Le directeur John Brennan a admis que l’agence avait commis des erreurs en utilisant la torture, mais insisté que cela avait permis d’empêcher d’autres attentats, et de « sauver des vies ». Au Congrès, la rapport a été vivement rejeté par des chefs républicains comme une « réécriture d’événements historiques ».
État d’alerte avancée
Fruit de plus de trois ans d’enquête (2009-2012), le rapport de la commission sur un programme vieux de plus d’une décennie, et arrêté dans ses aspects les plus secrets depuis 2006, a relancé un débat jamais tranché aux États-Unis : la torture après le 11-Septembre était-elle justifiée ?

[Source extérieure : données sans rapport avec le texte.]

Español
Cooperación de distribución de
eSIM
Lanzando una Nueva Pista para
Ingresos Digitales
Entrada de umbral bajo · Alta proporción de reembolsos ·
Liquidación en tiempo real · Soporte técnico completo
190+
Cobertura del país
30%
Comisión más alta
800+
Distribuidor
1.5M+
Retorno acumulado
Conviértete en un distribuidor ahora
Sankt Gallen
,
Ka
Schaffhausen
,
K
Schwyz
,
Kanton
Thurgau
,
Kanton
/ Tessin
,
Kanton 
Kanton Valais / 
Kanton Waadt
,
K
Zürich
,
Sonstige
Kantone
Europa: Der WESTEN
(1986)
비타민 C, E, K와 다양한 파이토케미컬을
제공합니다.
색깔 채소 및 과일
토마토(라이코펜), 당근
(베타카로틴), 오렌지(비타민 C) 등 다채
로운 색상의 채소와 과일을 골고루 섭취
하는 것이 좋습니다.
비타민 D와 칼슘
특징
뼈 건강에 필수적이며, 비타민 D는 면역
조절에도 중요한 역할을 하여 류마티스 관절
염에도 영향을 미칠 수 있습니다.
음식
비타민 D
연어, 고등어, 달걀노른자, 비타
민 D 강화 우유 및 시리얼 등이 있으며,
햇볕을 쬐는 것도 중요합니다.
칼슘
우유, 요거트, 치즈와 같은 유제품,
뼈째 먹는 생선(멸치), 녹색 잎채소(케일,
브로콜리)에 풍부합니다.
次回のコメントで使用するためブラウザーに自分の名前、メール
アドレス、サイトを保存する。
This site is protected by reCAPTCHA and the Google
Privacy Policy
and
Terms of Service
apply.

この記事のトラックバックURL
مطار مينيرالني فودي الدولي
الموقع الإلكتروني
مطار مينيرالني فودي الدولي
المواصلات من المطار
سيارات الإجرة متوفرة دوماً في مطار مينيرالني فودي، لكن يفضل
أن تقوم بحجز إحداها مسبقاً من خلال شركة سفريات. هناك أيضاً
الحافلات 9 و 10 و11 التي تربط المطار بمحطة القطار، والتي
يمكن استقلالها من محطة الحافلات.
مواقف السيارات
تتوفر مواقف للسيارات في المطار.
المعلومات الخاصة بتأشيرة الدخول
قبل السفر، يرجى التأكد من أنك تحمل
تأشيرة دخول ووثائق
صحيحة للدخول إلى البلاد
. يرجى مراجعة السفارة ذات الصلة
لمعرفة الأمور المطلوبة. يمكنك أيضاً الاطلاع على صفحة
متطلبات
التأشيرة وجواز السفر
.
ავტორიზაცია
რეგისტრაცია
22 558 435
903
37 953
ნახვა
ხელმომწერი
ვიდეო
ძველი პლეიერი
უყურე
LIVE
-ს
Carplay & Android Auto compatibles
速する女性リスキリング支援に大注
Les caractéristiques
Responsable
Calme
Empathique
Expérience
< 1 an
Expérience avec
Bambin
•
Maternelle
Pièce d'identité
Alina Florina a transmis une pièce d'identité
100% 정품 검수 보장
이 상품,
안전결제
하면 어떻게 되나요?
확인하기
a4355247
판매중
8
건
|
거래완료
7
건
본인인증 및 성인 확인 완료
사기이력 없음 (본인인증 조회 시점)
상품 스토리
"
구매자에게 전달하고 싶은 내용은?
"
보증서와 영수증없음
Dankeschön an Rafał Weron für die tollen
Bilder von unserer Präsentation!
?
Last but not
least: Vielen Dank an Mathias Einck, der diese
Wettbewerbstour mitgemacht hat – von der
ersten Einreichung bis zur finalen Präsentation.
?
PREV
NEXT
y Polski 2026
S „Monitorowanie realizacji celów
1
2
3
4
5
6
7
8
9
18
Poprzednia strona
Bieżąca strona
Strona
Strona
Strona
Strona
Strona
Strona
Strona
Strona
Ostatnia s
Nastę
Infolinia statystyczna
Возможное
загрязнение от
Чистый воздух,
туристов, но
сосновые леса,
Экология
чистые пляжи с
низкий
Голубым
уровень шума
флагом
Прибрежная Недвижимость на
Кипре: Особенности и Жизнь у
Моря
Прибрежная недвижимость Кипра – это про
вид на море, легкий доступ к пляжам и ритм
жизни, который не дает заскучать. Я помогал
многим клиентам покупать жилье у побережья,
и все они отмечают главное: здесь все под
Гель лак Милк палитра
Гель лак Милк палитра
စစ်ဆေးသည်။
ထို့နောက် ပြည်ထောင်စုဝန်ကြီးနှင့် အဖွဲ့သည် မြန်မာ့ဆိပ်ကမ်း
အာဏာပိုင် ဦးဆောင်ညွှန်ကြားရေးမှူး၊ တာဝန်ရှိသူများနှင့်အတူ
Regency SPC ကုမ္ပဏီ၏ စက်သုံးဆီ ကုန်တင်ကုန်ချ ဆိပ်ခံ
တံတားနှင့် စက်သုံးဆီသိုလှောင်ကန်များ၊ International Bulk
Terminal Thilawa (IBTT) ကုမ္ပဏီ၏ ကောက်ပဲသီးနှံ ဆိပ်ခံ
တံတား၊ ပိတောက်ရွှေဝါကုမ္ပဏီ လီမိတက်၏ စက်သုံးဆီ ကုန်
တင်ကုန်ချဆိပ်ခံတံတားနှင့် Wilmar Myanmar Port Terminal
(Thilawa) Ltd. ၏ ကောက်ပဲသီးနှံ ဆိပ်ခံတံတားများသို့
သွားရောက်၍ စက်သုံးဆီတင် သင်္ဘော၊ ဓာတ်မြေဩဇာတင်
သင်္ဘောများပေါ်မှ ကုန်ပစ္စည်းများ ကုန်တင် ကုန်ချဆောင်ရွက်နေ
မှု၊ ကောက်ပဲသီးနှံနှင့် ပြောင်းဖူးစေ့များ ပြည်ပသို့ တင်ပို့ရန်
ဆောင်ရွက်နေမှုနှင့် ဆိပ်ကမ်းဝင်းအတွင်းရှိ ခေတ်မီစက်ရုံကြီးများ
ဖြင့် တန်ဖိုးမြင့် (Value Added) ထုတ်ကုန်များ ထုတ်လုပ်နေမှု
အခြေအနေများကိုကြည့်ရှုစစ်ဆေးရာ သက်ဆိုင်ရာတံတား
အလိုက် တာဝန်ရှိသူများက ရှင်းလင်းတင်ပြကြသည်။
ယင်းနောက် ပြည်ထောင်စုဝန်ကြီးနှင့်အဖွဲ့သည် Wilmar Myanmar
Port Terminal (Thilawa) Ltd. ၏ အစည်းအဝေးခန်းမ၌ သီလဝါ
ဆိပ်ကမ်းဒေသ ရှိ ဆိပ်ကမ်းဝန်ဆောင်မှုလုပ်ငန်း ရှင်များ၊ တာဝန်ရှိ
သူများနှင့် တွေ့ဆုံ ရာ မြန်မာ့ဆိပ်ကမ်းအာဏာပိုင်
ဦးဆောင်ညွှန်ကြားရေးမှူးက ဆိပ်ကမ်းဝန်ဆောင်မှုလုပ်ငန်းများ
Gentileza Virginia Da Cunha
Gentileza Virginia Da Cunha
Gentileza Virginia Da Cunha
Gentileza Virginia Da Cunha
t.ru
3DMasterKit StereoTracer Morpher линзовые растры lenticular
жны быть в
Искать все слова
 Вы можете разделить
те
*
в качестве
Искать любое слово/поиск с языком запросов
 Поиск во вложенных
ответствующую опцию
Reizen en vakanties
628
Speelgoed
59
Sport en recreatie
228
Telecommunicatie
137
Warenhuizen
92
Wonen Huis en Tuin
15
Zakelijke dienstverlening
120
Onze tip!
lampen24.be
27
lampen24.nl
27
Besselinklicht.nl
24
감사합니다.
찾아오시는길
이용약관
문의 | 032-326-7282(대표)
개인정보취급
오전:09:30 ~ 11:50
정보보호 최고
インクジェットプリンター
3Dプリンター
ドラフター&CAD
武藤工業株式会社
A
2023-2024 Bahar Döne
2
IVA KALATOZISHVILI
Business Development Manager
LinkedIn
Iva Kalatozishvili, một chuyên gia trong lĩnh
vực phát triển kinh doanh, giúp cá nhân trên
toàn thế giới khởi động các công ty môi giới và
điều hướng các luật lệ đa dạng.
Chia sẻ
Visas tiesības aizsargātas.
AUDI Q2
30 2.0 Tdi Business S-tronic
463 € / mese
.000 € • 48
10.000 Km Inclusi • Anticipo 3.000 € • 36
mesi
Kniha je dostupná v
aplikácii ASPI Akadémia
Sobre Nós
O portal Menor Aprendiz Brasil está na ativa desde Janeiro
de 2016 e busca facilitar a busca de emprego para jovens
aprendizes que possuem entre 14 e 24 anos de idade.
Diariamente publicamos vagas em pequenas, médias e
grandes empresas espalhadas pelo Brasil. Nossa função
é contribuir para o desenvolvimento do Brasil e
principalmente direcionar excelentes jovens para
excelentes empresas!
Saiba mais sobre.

Les hommes au pouvoir sous la présidence de George W. Bush, notamment le vice-président Dick Cheney, et d’anciens chefs de la CIA, disent assumer et ont multiplié les interventions ces derniers jours pour défendre leurs décisions.
Mais au-delà du débat, de nombreux républicains disent craindre que la transparence ne donne du grain à moudre aux « ennemis » de l’Amérique, et suscite des représailles, similaires à la période ayant suivi les révélations sur les abus dans la prison irakienne d’Abou Ghraib en 2004. Le secrétaire à la Défense Chuck Hagel a demandé aux commandants militaires américains dans le monde de se mettre en « état d’alerte avancée », bien qu’aucune menace spécifique n’ait été identifiée.
Avant la publication, Barack Obama s’était entretenu par téléphone avec la Première ministre polonaise, Ewa Kopacz, pour réaffirmer les liens entre les deux pays. La Pologne a vraisemblablement abrité l’une des prisons secrètes de la CIA, bien qu’elle nie officiellement. Aucun pays ayant collaboré avec la CIA n’est nommé dans le rapport.
Après les attentats du 11 septembre 2001, George W. Bush a secrètement chargé la CIA de capturer et interroger des hauts responsables d’Al-Qaïda dans le monde. Au cours des années suivantes, en secret, l’agence d’espionnage a emprisonné les détenus de plus grande valeur dans des sites secrets, où ses interrogateurs usaient des méthodes « renforcées », hors de toute procédure judiciaire.
Quand le secret a été éventé, à partir de 2005, George W. Bush a fermé les centres de détention secrets mais le « programme » d’interrogatoire a continué jusqu’à l’arrivée au pouvoir de Barack Obama en janvier 2009.